Во всех записях ниже переименуйте «Quiz» в «Sondage» и перепишите строки, ничего больше не меняя. Картинки в ответ не включайте.

__ИСХОДНЫЕ ДАННЫЕ__:
========
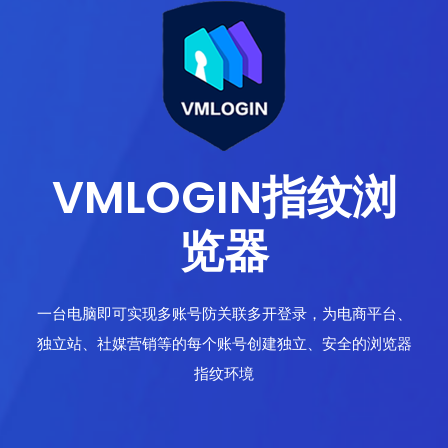
VMLOGIN指纹浏
览器
一台电脑即可实现多账号防关联多开登录，为电商平台、
独立站、社媒营销等的每个账号创建独立、安全的浏览器
指纹环境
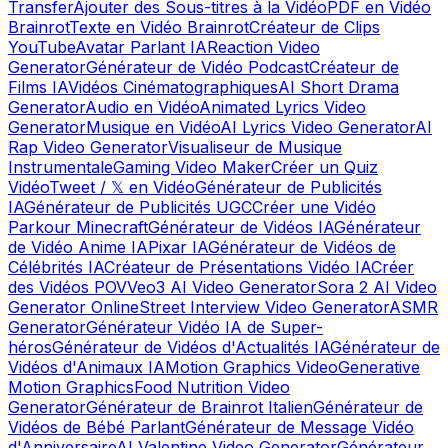
Transfer
Ajouter des Sous-titres à la Vidéo
PDF en Vidéo
Brainrot
Texte en Vidéo Brainrot
Créateur de Clips
YouTube
Avatar Parlant IA
Reaction Video
Generator
Générateur de Vidéo Podcast
Créateur de
Films IA
Vidéos Cinématographiques
AI Short Drama
Generator
Audio en Vidéo
Animated Lyrics Video
Generator
Musique en Vidéo
AI Lyrics Video Generator
AI
Rap Video Generator
Visualiseur de Musique
Instrumentale
Gaming Video Maker
Créer un Quiz
Vidéo
Tweet / 𝕏 en Vidéo
Générateur de Publicités
IA
Générateur de Publicités UGC
Créer une Vidéo
Parkour Minecraft
Générateur de Vidéos IA
Générateur
de Vidéo Anime IA
Pixar IA
Générateur de Vidéos de
Célébrités IA
Créateur de Présentations Vidéo IA
Créer
des Vidéos POV
Veo3 AI Video Generator
Sora 2 AI Video
Generator Online
Street Interview Video Generator
ASMR
Generator
Générateur Vidéo IA de Super-
héros
Générateur de Vidéos d'Actualités IA
Générateur de
Vidéos d'Animaux IA
Motion Graphics Video
Generative
Motion Graphics
Food Nutrition Video
Generator
Générateur de Brainrot Italien
Générateur de
Vidéos de Bébé Parlant
Générateur de Message Vidéo
d'Anniversaire
AI Valentine Video Generator
Générateur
========
__РЕЗУЛЬТАТ__:
VMLOGIN指纹浏
览器
一台电脑即可实现多账号防关联多开登录，为电商平台、
独立站、社媒营销等的每个账号创建独立、安全的浏览器
指纹环境
Transfer
Ajouter des Sous-titres à la Vidéo
PDF en Vidéo
Brainrot
Texte en Vidéo Brainrot
Créateur de Clips
YouTube
Avatar Parlant IA
Reaction Video
Generator
Générateur de Vidéo Podcast
Créateur de
Films IA
Vidéos Cinématographiques
AI Short Drama
Generator
Audio en Vidéo
Animated Lyrics Video
Generator
Musique en Vidéo
AI Lyrics Video Generator
AI
Rap Video Generator
Visualiseur de Musique
Instrumentale
Gaming Video Maker
Créer un Sondage
Vidéo
Tweet / 𝕏 en Vidéo
Générateur de Publicités
IA
Générateur de Publicités UGC
Créer une Vidéo
Parkour Minecraft
Générateur de Vidéos IA
Générateur
de Vidéo Anime IA
Pixar IA
Générateur de Vidéos de
Célébrités IA
Créateur de Présentations Vidéo IA
Créer
des Vidéos POV
Veo3 AI Video Generator
Sora 2 AI Video
Generator Online
Street Interview Video Generator
ASMR
Generator
Générateur Vidéo IA de Super-
héros
Générateur de Vidéos d'Actualités IA
Générateur de
Vidéos d'Animaux IA
Motion Graphics Video
Generative
Motion Graphics
Food Nutrition Video
Generator
Générateur de Brainrot Italien
Générateur de
Vidéos de Bébé Parlant
Générateur de Message Vidéo
d'Anniversaire
AI Valentine Video Generator
Générateur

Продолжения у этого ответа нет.